Wow moving to Eva Beach permanently, that is an accomplishment.  Why Eva Beach?  If we did move to Hawaii it would have to be Waikiki or at least Honolulu.  We are too involved with what is going on in Honolulu to need a car to drive to town or to Waikiki, park and worry about drinking and driving for all of our activities.  Walking and The Bus without a car is our lifestyle when we are here and we would want to maintain that lifestyle if we moved here.


----------



## HatTrick (Feb 19, 2013)

danb said:


> 9 weeks to the day to our permanent move to our new home in Eva Beach.
> Not that we're counting.



Is that anywhere near Ewa Beach?


----------



## Maverick1963 (Feb 19, 2013)

I am staying in Mountain View 2BR at Lagoon Tower next month.  Hope I will get refurbished one.


----------



## cnacht (Feb 19, 2013)

I have a reservation for the lagoon tower in late March.  I reserved a 1BR plus.  How do people know what room they going to get or which way they are facing before their trip?  I looked on my reservation and don't see any indication other than that I will be in a 1BR plus.
Thanks,
Chad


----------



## danb (Feb 19, 2013)

*Living in Eva Beach*

We are about to live our dream after many trips to Hawaii. We bought a home at KaMakana at Hoakalei. It is a new community of approx. 900 homes. We fell in love with the area and are looking forward to our move. The area is a short distance from from Disney Aulani and Ko olina. It eventually will be a resort destination and it's walking distance to the beach. Big move for us from the east coast, really a big change getting rid of much of what you have(doesn't pay to move a lot to the islands) and basically starting over. Go to their web site and check it out, really well planned community. 
As far as the HHV I also was a facility's manager in a former life and understand the conditions you encountered. I do notice that as time goes on things do deteriorate, some time ago we had a dehumidifier in the LR due to the moisture issue they had. It is disappointing to see some of the simple stuff not getting cleaned up like grout around the tub. 
My biggest gripe with the lagoon tower was and still is the lack of decent cookware if you want to make a large meal. We made due but I always wondered. 
Enough complaining, 5 weeks and 2 days to retirement and three weeks later our new life in Oahu.


----------



## SmithOp (Feb 19, 2013)

cnacht said:


> I have a reservation for the lagoon tower in late March.  I reserved a 1BR plus.  How do people know what room they going to get or which way they are facing before their trip?  I looked on my reservation and don't see any indication other than that I will be in a 1BR plus.
> Thanks,
> Chad



If you go into that wonderful reservation system and click on the green available rooms you can see a code.  The code correlates to the type of unit, Garden View, Ocean View, Ocean Front, PH.  Based on that, they can tell which room numbers are in that type.  1 BR + should be an Ocean View unit.  If you booked your home season, then you get what you purchased.
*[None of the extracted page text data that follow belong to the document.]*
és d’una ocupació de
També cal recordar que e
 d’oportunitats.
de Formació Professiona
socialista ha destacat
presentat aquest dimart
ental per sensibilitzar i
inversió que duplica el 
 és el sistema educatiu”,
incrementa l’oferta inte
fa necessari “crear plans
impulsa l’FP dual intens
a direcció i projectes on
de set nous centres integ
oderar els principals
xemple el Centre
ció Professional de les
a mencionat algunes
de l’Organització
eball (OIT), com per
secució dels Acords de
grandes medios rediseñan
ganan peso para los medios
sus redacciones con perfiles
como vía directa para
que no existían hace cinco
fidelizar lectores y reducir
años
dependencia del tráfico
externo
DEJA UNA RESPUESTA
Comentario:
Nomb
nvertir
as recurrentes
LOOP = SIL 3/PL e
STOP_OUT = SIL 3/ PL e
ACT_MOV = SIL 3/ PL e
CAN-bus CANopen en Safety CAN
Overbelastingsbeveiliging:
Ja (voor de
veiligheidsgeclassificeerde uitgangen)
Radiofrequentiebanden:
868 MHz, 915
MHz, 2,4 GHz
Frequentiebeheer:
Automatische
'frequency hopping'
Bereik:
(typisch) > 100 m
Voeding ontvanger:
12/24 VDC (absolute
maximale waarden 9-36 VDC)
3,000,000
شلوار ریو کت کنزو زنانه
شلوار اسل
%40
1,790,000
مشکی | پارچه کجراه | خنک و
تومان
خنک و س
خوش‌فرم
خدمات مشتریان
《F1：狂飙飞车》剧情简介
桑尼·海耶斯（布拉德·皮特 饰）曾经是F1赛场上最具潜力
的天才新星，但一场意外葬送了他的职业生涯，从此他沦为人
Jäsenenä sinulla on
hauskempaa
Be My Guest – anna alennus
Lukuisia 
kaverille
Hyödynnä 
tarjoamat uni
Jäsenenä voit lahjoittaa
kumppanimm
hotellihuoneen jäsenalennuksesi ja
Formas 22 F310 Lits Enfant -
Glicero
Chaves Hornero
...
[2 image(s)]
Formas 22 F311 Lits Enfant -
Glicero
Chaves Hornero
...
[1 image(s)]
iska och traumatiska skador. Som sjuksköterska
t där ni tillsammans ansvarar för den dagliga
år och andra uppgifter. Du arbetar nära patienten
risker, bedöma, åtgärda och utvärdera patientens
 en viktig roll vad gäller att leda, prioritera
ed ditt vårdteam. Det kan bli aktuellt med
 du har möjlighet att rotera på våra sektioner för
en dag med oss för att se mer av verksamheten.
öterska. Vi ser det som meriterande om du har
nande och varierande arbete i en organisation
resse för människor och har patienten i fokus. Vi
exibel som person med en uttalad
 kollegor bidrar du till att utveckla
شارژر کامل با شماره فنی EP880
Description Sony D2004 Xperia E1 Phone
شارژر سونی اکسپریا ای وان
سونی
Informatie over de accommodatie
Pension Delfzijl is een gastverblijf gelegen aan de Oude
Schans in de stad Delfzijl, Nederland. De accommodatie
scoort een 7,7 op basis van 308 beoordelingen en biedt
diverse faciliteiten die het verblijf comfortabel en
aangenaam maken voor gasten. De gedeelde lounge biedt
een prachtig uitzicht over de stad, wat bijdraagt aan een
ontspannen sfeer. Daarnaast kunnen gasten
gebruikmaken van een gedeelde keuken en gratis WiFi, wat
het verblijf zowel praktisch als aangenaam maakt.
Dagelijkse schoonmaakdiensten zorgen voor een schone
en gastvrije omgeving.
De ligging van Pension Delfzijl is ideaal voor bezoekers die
This thread has a lot of info.
http://www.tugbbs.com/forums/showthread.php?t=95233


----------



## pal (Feb 20, 2013)

*Horrible Unit*

It was Unit 569.  The 6th Fl was being renovated ... so there were no units to exhcange to.  I went to the front desk and was informed there was no other units.

In all the years I've been there, I have never had any unit like this.  But worse was the general manager's nonchalance that we completed our vacation!  What do you mean?  Where was I going to go when I have spent $1,500 in air?  Go Home?  NO WAY.


----------



## danb (Feb 21, 2013)

*Is that anywhere near Ewa beach.*

Sorry, my Haole showing!


----------